*** Opening of Available records ***
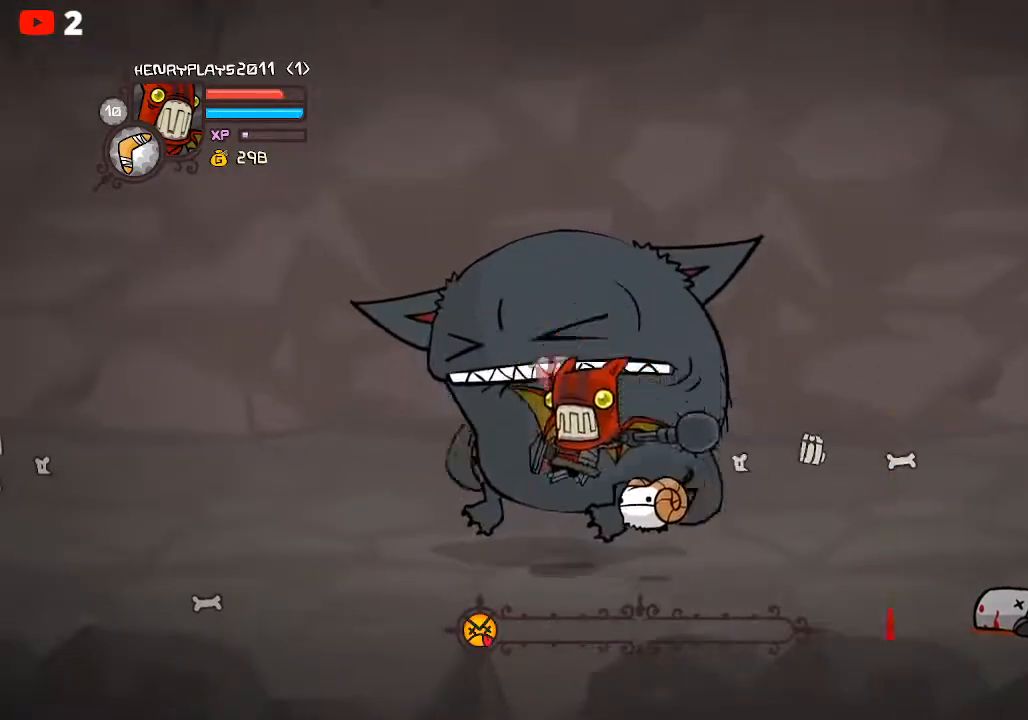
{"buttons": [], "left_stick": "center", "events": []}
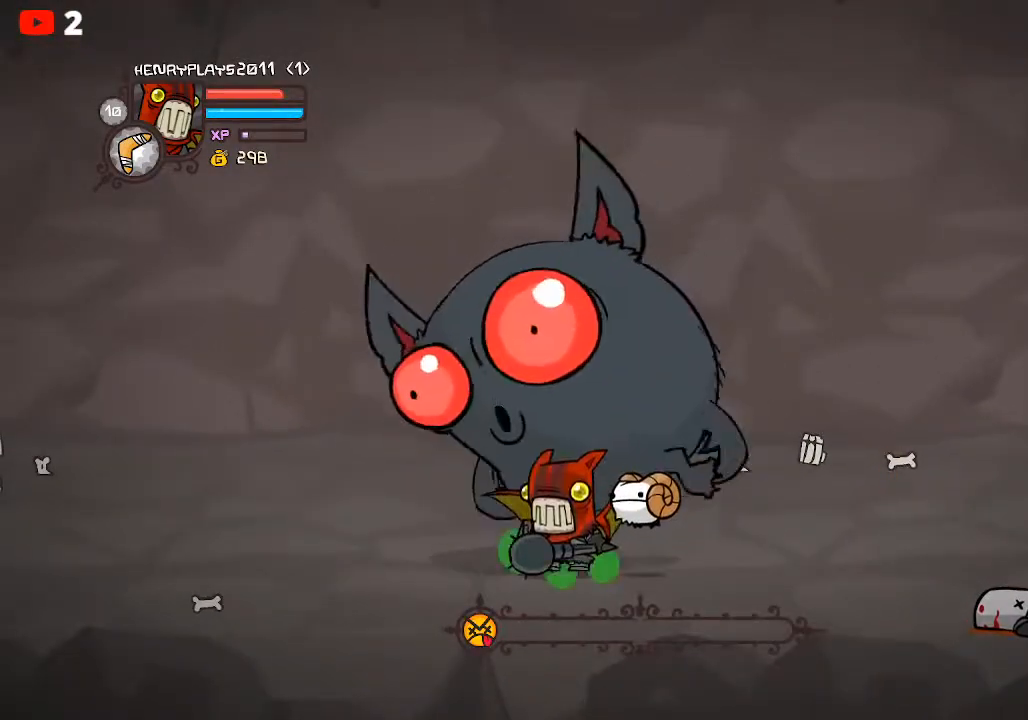
{"buttons": [], "left_stick": "center", "events": []}
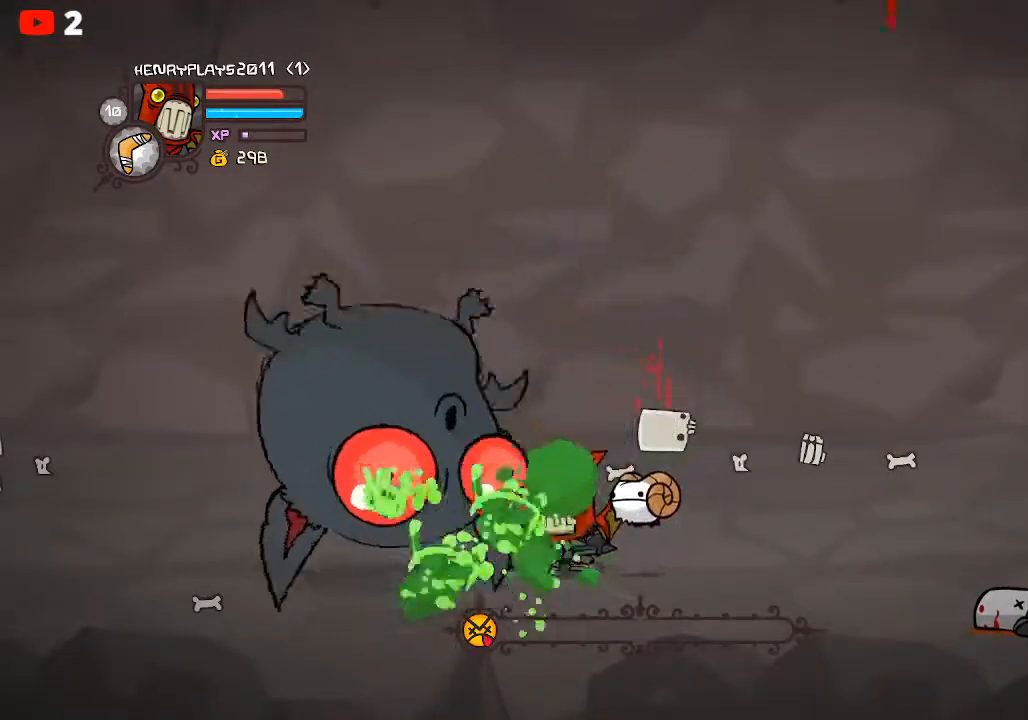
{"buttons": [], "left_stick": "center", "events": []}
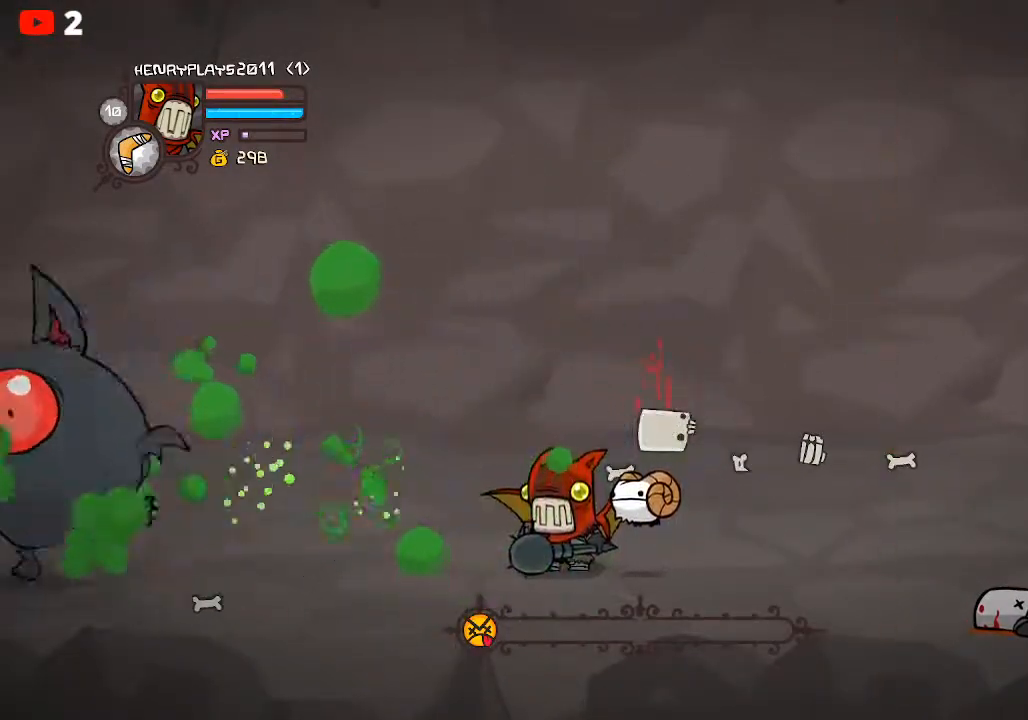
{"buttons": [], "left_stick": "center", "events": []}
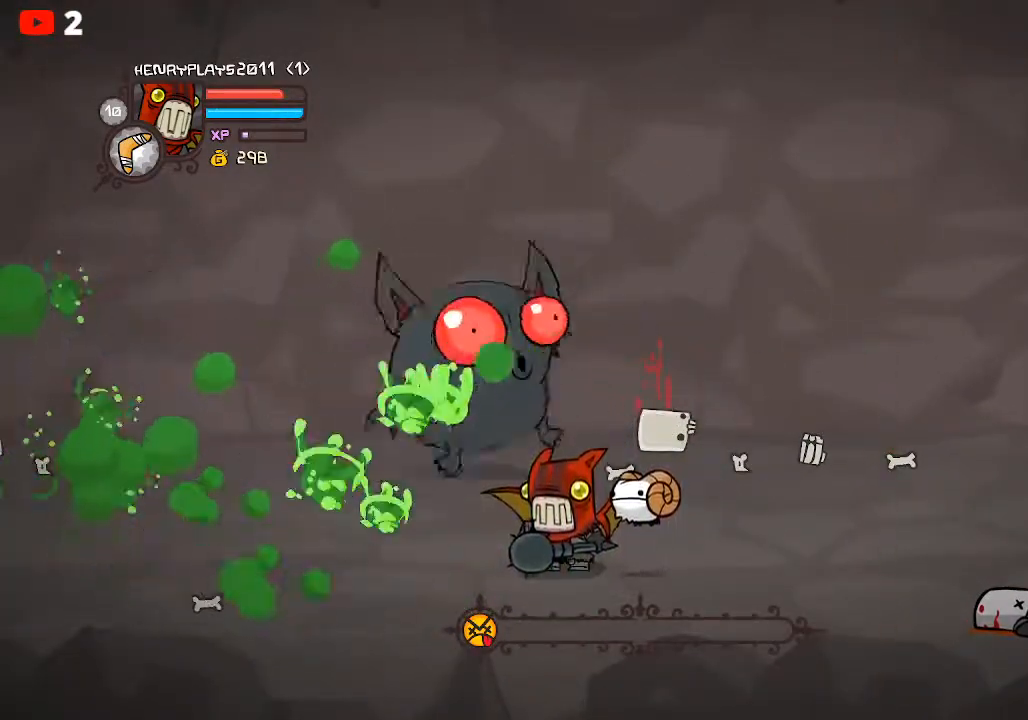
{"buttons": [], "left_stick": "center", "events": []}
*** Close of Available records ***
Your assignment — Restate the data above word for word. Do not include the images.

Exercise response —
{"buttons": [], "left_stick": "center", "events": []}
{"buttons": [], "left_stick": "center", "events": []}
{"buttons": [], "left_stick": "center", "events": []}
{"buttons": [], "left_stick": "center", "events": []}
{"buttons": [], "left_stick": "center", "events": []}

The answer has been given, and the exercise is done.